Example in C ++ (shortened):
class ZeichenketteF
{
public:
/*
* Konstruktor mit Parameter.
* In der Initialisierungsliste wird der Zeiger m_memory so
* initialisiert, dass er auf den neu reservierten Speicher auf dem
* Heap zeigt.
*/
explicit ZeichenketteF(const char* value) :
m_memory(new char[strlen(value) + 1])
{
// Kopiert den String aus value in den reservierten Speicher
strcpy(m_memory, value);
}
/*
* Destruktor.
*/
~ZeichenketteF()
{
// Gibt den im Konstruktor reservierten Speicher wieder frei
delete m_memory;
}
/*
* Kopierkonstruktor.
* In der Initialisierungsliste wird der Zeiger z.m_memory kopiert,
* aber nicht der Speicherbereich, auf den er zeigt (!).
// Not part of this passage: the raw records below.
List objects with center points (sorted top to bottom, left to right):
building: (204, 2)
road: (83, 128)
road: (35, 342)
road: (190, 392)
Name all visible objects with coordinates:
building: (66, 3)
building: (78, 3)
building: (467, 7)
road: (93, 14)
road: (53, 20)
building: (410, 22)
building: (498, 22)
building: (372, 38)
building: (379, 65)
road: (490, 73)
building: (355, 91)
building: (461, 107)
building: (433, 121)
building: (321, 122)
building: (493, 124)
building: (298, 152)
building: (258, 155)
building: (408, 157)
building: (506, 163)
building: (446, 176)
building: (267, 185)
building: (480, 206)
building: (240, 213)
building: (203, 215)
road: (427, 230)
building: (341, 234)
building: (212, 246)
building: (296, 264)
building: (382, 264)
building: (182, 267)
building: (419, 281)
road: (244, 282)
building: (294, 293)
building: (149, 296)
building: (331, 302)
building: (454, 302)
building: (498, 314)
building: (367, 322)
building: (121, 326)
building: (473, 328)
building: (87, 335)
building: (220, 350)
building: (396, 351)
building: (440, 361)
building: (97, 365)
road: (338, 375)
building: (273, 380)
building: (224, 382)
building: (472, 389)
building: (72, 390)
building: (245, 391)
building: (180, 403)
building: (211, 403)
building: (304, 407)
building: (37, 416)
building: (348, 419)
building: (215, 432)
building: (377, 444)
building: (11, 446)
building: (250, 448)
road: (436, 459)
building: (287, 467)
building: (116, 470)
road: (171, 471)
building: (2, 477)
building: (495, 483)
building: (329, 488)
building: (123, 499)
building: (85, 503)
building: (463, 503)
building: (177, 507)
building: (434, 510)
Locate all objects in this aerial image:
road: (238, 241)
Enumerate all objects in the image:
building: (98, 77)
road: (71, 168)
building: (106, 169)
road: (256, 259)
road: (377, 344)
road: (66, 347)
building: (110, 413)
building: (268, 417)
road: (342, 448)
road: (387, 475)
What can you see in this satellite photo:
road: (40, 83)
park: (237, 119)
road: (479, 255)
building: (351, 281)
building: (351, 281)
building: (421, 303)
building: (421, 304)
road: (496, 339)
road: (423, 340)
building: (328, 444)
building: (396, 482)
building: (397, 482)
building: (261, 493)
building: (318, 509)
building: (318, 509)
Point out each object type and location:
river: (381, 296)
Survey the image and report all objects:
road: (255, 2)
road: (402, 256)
* Es gibt anschließend zwei Objekte von ZeichenketteF, deren Zeiger
* m_memory auf denselben Speicherbereich zeigen.
*/
ZeichenketteF(const ZeichenketteF& z) :
m_memory(z.m_memory)
{
}
private:
/*
* Zuweisungsoperator.
*
* Die Deklaration als "private" und die fehlende Definition sorgen
* dafür, dass der Compiler eine Zuweisung mittels "=" nicht
* zulässt und auch keinen Zuweisungsoperator implizit erzeugt.
*/
ZeichenketteF& operator=(const ZeichenketteF& z);
char *m_memory;
};
void scheitere()
{
ZeichenketteF name("Wolfgang");
ZeichenketteF kopie(name);
/* Nun wird eine so genannte flache Kopie erstellt.
* Sowohl name.m_memory als auch kopie.m_memory zeigen nun auf
* denselben Speicher!
*
* Sobald die Funktion scheitere() endet, wird für beide Objekte der
* Destruktor aufgerufen. Der erste gibt den Speicherbereich frei,
* auf den m_memory zeigt; der zweite versucht, denselben Speicher
* nochmals freizugeben, was zu undefiniertem Verhalten führt.
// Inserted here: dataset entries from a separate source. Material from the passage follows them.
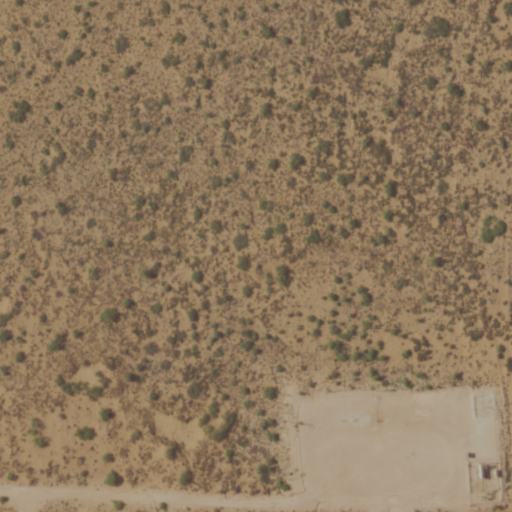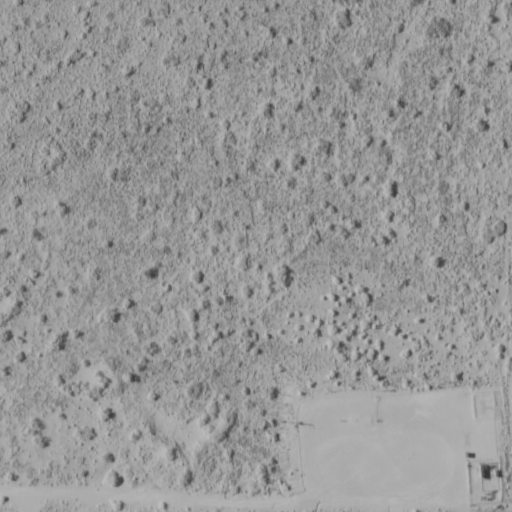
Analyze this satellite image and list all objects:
petroleum well: (375, 419)
road: (170, 487)
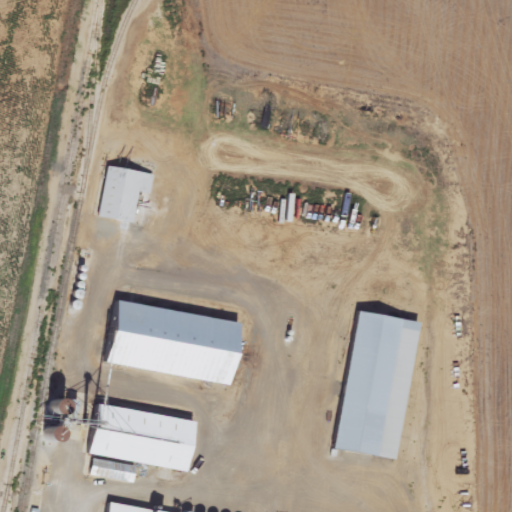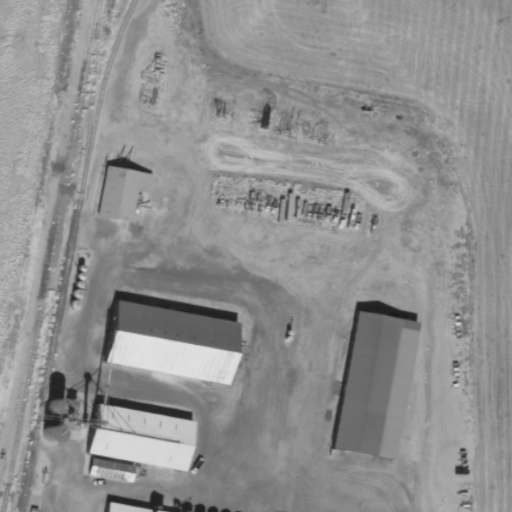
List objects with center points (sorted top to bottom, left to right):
railway: (91, 103)
building: (120, 195)
railway: (70, 253)
railway: (53, 256)
building: (166, 344)
building: (371, 388)
building: (44, 408)
building: (132, 444)
railway: (6, 505)
building: (116, 509)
* Das kann z. B. ein Programmabsturz sein.
*/
}
Low copy cost
As can be seen in the example under Call, deep copies are made, which creates a certain burden. To avoid unnecessary load, we recommend two variants of the copying strategy shown above.
- To share resources by means of reference counting in different instances; many implementations of the String class make use of this.
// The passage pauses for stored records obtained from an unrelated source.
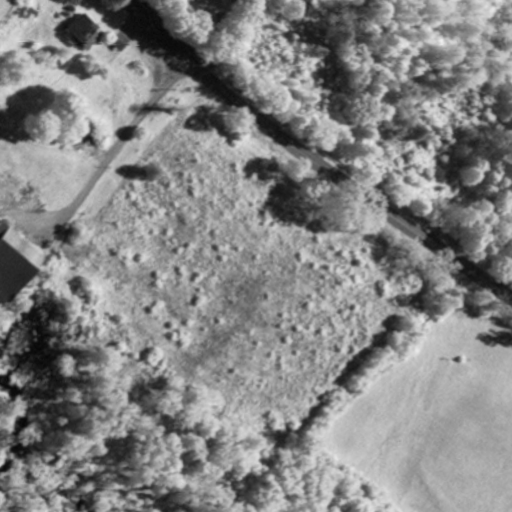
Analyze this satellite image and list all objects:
building: (82, 33)
building: (118, 40)
road: (311, 159)
building: (15, 263)
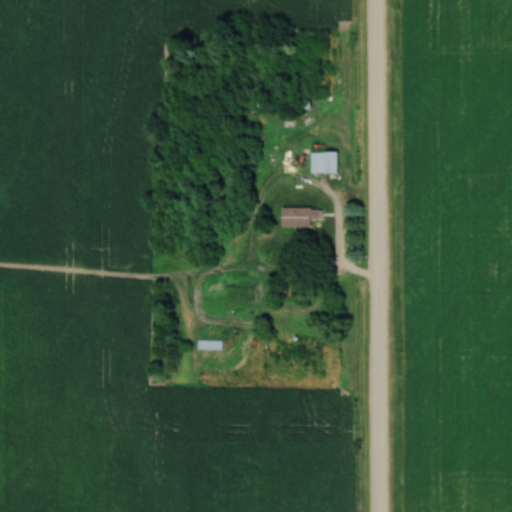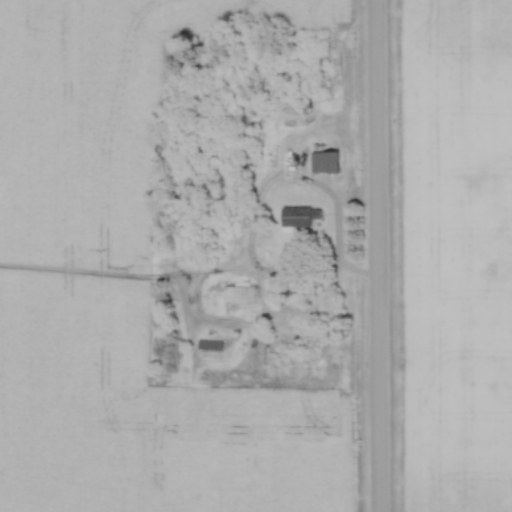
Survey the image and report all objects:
building: (324, 161)
building: (296, 217)
road: (337, 238)
road: (373, 255)
building: (209, 344)
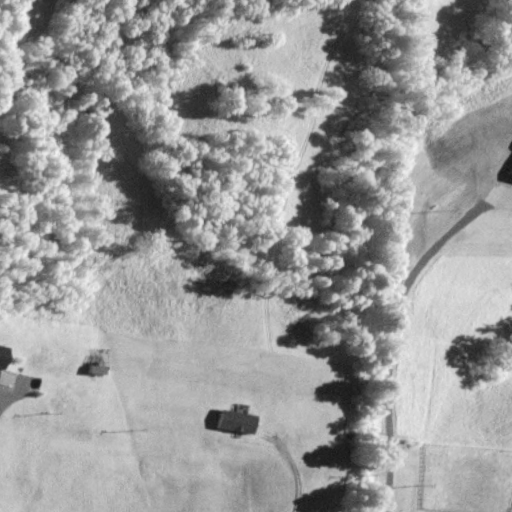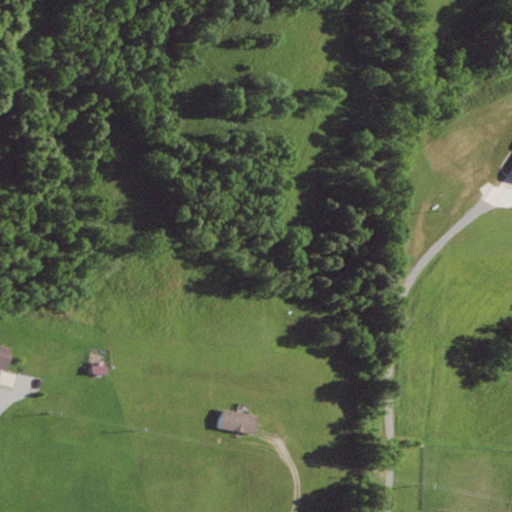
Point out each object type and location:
building: (510, 170)
road: (392, 342)
building: (6, 378)
building: (233, 421)
road: (304, 469)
- to adopt constant references as parameters in functions and methods in all cases in which parameters are only accessed for reading.
The copy constructor itself shows in its prototype how to avoid unnecessarily deep copies of objects that you only have to access for reading: It takes over a constant reference, otherwise it would have to be called (implicitly) before it is called! The signature "class name (const class name &)" is therefore typical.